ENTRIES SUPPLIED.
+ + +

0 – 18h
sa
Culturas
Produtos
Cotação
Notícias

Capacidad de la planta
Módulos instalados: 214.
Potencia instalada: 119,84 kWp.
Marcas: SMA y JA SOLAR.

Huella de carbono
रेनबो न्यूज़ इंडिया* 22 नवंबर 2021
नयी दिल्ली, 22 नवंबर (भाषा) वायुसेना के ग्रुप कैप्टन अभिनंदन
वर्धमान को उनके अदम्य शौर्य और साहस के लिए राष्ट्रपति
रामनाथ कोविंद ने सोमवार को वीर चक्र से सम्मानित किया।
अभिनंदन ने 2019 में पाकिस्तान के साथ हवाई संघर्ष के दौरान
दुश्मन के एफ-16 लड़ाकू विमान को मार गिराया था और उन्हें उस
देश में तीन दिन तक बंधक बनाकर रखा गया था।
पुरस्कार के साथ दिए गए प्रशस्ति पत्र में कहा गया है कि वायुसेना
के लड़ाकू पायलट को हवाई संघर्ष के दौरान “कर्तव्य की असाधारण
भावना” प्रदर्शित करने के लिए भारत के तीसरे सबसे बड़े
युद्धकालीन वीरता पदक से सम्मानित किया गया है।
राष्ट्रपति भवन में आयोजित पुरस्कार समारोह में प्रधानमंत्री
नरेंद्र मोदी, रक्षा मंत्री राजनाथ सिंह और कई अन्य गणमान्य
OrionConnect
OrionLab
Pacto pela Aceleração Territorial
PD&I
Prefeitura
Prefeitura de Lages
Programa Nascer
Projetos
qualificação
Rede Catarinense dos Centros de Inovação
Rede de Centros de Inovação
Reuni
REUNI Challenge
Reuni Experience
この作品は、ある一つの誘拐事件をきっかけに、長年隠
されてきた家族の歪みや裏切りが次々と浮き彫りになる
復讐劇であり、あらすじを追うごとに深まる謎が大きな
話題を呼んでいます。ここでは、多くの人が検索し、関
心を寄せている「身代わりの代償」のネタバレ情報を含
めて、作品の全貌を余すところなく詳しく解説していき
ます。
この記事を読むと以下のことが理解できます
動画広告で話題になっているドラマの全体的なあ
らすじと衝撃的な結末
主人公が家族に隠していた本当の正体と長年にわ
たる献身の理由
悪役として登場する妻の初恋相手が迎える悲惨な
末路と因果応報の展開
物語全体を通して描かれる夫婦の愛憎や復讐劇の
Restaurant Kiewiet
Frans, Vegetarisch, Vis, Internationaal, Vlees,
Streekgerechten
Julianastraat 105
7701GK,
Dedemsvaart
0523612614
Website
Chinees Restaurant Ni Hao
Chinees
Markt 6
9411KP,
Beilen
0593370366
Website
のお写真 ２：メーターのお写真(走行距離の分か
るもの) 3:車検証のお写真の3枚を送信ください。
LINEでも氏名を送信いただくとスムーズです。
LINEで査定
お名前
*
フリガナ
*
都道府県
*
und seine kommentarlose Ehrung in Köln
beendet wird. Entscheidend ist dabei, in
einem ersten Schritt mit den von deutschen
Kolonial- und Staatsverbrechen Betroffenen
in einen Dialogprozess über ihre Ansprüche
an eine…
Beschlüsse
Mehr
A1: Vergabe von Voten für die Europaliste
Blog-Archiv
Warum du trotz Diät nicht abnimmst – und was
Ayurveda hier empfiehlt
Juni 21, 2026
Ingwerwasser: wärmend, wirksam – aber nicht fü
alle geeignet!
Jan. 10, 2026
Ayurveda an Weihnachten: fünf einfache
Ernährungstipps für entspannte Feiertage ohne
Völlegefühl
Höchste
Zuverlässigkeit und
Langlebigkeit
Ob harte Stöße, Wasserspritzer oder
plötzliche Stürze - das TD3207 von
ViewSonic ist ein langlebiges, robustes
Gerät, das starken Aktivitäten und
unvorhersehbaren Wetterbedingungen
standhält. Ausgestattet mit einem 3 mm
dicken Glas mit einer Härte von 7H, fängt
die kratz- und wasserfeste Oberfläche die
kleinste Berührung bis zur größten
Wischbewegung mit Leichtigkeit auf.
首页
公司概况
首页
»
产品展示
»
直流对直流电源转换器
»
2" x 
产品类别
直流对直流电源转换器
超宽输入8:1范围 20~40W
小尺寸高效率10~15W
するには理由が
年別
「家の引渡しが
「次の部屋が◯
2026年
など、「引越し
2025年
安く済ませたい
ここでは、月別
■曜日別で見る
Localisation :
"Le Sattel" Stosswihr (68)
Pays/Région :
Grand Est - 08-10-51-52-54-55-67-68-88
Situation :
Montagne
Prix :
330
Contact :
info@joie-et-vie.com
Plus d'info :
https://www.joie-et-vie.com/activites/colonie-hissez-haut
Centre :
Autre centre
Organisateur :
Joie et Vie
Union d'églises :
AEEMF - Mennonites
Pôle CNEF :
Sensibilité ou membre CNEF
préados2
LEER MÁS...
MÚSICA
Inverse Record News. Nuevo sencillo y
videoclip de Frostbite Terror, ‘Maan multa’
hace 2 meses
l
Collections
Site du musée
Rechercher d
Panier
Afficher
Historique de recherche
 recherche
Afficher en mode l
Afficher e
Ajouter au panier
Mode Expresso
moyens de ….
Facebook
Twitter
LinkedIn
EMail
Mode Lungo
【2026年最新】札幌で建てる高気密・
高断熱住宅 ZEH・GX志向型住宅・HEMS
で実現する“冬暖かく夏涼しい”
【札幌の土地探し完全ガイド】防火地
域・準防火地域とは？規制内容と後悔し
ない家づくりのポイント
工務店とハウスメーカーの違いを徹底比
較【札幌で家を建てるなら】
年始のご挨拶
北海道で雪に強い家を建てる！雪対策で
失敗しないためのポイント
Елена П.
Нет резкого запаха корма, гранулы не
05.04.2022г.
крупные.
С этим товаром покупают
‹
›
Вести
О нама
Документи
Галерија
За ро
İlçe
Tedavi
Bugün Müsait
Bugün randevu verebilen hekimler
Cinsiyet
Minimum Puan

+ + +

TASK STATEMENT. The answer must be the full listing, repeated word for word.

COMPLETED TASK.
0 – 18h
sa
Culturas
Produtos
Cotação
Notícias

Capacidad de la planta
Módulos instalados: 214.
Potencia instalada: 119,84 kWp.
Marcas: SMA y JA SOLAR.

Huella de carbono
रेनबो न्यूज़ इंडिया* 22 नवंबर 2021
नयी दिल्ली, 22 नवंबर (भाषा) वायुसेना के ग्रुप कैप्टन अभिनंदन
वर्धमान को उनके अदम्य शौर्य और साहस के लिए राष्ट्रपति
रामनाथ कोविंद ने सोमवार को वीर चक्र से सम्मानित किया।
अभिनंदन ने 2019 में पाकिस्तान के साथ हवाई संघर्ष के दौरान
दुश्मन के एफ-16 लड़ाकू विमान को मार गिराया था और उन्हें उस
देश में तीन दिन तक बंधक बनाकर रखा गया था।
पुरस्कार के साथ दिए गए प्रशस्ति पत्र में कहा गया है कि वायुसेना
के लड़ाकू पायलट को हवाई संघर्ष के दौरान “कर्तव्य की असाधारण
भावना” प्रदर्शित करने के लिए भारत के तीसरे सबसे बड़े
युद्धकालीन वीरता पदक से सम्मानित किया गया है।
राष्ट्रपति भवन में आयोजित पुरस्कार समारोह में प्रधानमंत्री
नरेंद्र मोदी, रक्षा मंत्री राजनाथ सिंह और कई अन्य गणमान्य
OrionConnect
OrionLab
Pacto pela Aceleração Territorial
PD&I
Prefeitura
Prefeitura de Lages
Programa Nascer
Projetos
qualificação
Rede Catarinense dos Centros de Inovação
Rede de Centros de Inovação
Reuni
REUNI Challenge
Reuni Experience
この作品は、ある一つの誘拐事件をきっかけに、長年隠
されてきた家族の歪みや裏切りが次々と浮き彫りになる
復讐劇であり、あらすじを追うごとに深まる謎が大きな
話題を呼んでいます。ここでは、多くの人が検索し、関
心を寄せている「身代わりの代償」のネタバレ情報を含
めて、作品の全貌を余すところなく詳しく解説していき
ます。
この記事を読むと以下のことが理解できます
動画広告で話題になっているドラマの全体的なあ
らすじと衝撃的な結末
主人公が家族に隠していた本当の正体と長年にわ
たる献身の理由
悪役として登場する妻の初恋相手が迎える悲惨な
末路と因果応報の展開
物語全体を通して描かれる夫婦の愛憎や復讐劇の
Restaurant Kiewiet
Frans, Vegetarisch, Vis, Internationaal, Vlees,
Streekgerechten
Julianastraat 105
7701GK,
Dedemsvaart
0523612614
Website
Chinees Restaurant Ni Hao
Chinees
Markt 6
9411KP,
Beilen
0593370366
Website
のお写真 ２：メーターのお写真(走行距離の分か
るもの) 3:車検証のお写真の3枚を送信ください。
LINEでも氏名を送信いただくとスムーズです。
LINEで査定
お名前
*
フリガナ
*
都道府県
*
und seine kommentarlose Ehrung in Köln
beendet wird. Entscheidend ist dabei, in
einem ersten Schritt mit den von deutschen
Kolonial- und Staatsverbrechen Betroffenen
in einen Dialogprozess über ihre Ansprüche
an eine…
Beschlüsse
Mehr
A1: Vergabe von Voten für die Europaliste
Blog-Archiv
Warum du trotz Diät nicht abnimmst – und was
Ayurveda hier empfiehlt
Juni 21, 2026
Ingwerwasser: wärmend, wirksam – aber nicht fü
alle geeignet!
Jan. 10, 2026
Ayurveda an Weihnachten: fünf einfache
Ernährungstipps für entspannte Feiertage ohne
Völlegefühl
Höchste
Zuverlässigkeit und
Langlebigkeit
Ob harte Stöße, Wasserspritzer oder
plötzliche Stürze - das TD3207 von
ViewSonic ist ein langlebiges, robustes
Gerät, das starken Aktivitäten und
unvorhersehbaren Wetterbedingungen
standhält. Ausgestattet mit einem 3 mm
dicken Glas mit einer Härte von 7H, fängt
die kratz- und wasserfeste Oberfläche die
kleinste Berührung bis zur größten
Wischbewegung mit Leichtigkeit auf.
首页
公司概况
首页
»
产品展示
»
直流对直流电源转换器
»
2" x 
产品类别
直流对直流电源转换器
超宽输入8:1范围 20~40W
小尺寸高效率10~15W
するには理由が
年別
「家の引渡しが
「次の部屋が◯
2026年
など、「引越し
2025年
安く済ませたい
ここでは、月別
■曜日別で見る
Localisation :
"Le Sattel" Stosswihr (68)
Pays/Région :
Grand Est - 08-10-51-52-54-55-67-68-88
Situation :
Montagne
Prix :
330
Contact :
info@joie-et-vie.com
Plus d'info :
https://www.joie-et-vie.com/activites/colonie-hissez-haut
Centre :
Autre centre
Organisateur :
Joie et Vie
Union d'églises :
AEEMF - Mennonites
Pôle CNEF :
Sensibilité ou membre CNEF
préados2
LEER MÁS...
MÚSICA
Inverse Record News. Nuevo sencillo y
videoclip de Frostbite Terror, ‘Maan multa’
hace 2 meses
l
Collections
Site du musée
Rechercher d
Panier
Afficher
Historique de recherche
 recherche
Afficher en mode l
Afficher e
Ajouter au panier
Mode Expresso
moyens de ….
Facebook
Twitter
LinkedIn
EMail
Mode Lungo
【2026年最新】札幌で建てる高気密・
高断熱住宅 ZEH・GX志向型住宅・HEMS
で実現する“冬暖かく夏涼しい”
【札幌の土地探し完全ガイド】防火地
域・準防火地域とは？規制内容と後悔し
ない家づくりのポイント
工務店とハウスメーカーの違いを徹底比
較【札幌で家を建てるなら】
年始のご挨拶
北海道で雪に強い家を建てる！雪対策で
失敗しないためのポイント
Елена П.
Нет резкого запаха корма, гранулы не
05.04.2022г.
крупные.
С этим товаром покупают
‹
›
Вести
О нама
Документи
Галерија
За ро
İlçe
Tedavi
Bugün Müsait
Bugün randevu verebilen hekimler
Cinsiyet
Minimum Puan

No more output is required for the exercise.